§ DIRECTIONS
Reproduce the records verbatim, from their first line through the line containing "line at (286, 300): dashed -> solid", both ends included.

§ EXTRACTED RECORDS
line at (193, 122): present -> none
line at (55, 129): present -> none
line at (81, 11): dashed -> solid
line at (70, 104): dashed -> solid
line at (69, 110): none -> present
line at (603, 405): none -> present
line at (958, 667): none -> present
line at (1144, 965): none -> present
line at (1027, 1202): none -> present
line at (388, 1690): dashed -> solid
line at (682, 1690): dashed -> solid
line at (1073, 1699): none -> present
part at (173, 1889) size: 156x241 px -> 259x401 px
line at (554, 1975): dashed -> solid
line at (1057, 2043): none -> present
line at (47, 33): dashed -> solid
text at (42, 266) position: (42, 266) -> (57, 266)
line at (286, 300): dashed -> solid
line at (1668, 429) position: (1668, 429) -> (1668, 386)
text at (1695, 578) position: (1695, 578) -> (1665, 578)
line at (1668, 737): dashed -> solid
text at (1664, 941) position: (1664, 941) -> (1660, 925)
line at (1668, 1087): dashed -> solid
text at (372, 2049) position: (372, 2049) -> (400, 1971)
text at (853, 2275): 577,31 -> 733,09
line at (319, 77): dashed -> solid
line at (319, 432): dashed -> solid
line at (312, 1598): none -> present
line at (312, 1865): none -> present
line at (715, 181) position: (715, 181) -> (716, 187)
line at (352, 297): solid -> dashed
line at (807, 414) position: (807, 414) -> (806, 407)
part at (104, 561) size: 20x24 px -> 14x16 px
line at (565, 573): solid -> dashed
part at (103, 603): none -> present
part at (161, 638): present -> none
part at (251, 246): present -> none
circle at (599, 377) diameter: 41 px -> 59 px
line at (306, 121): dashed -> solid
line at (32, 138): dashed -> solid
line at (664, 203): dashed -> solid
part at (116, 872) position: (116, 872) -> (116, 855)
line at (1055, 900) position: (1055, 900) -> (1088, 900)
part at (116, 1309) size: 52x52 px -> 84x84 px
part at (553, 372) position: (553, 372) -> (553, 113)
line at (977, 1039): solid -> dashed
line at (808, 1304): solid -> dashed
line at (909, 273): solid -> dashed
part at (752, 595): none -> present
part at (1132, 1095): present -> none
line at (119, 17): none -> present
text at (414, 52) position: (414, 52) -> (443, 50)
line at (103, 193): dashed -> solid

§ ANSWER TO THIS PROBLEM
line at (193, 122): present -> none
line at (55, 129): present -> none
line at (81, 11): dashed -> solid
line at (70, 104): dashed -> solid
line at (69, 110): none -> present
line at (603, 405): none -> present
line at (958, 667): none -> present
line at (1144, 965): none -> present
line at (1027, 1202): none -> present
line at (388, 1690): dashed -> solid
line at (682, 1690): dashed -> solid
line at (1073, 1699): none -> present
part at (173, 1889) size: 156x241 px -> 259x401 px
line at (554, 1975): dashed -> solid
line at (1057, 2043): none -> present
line at (47, 33): dashed -> solid
text at (42, 266) position: (42, 266) -> (57, 266)
line at (286, 300): dashed -> solid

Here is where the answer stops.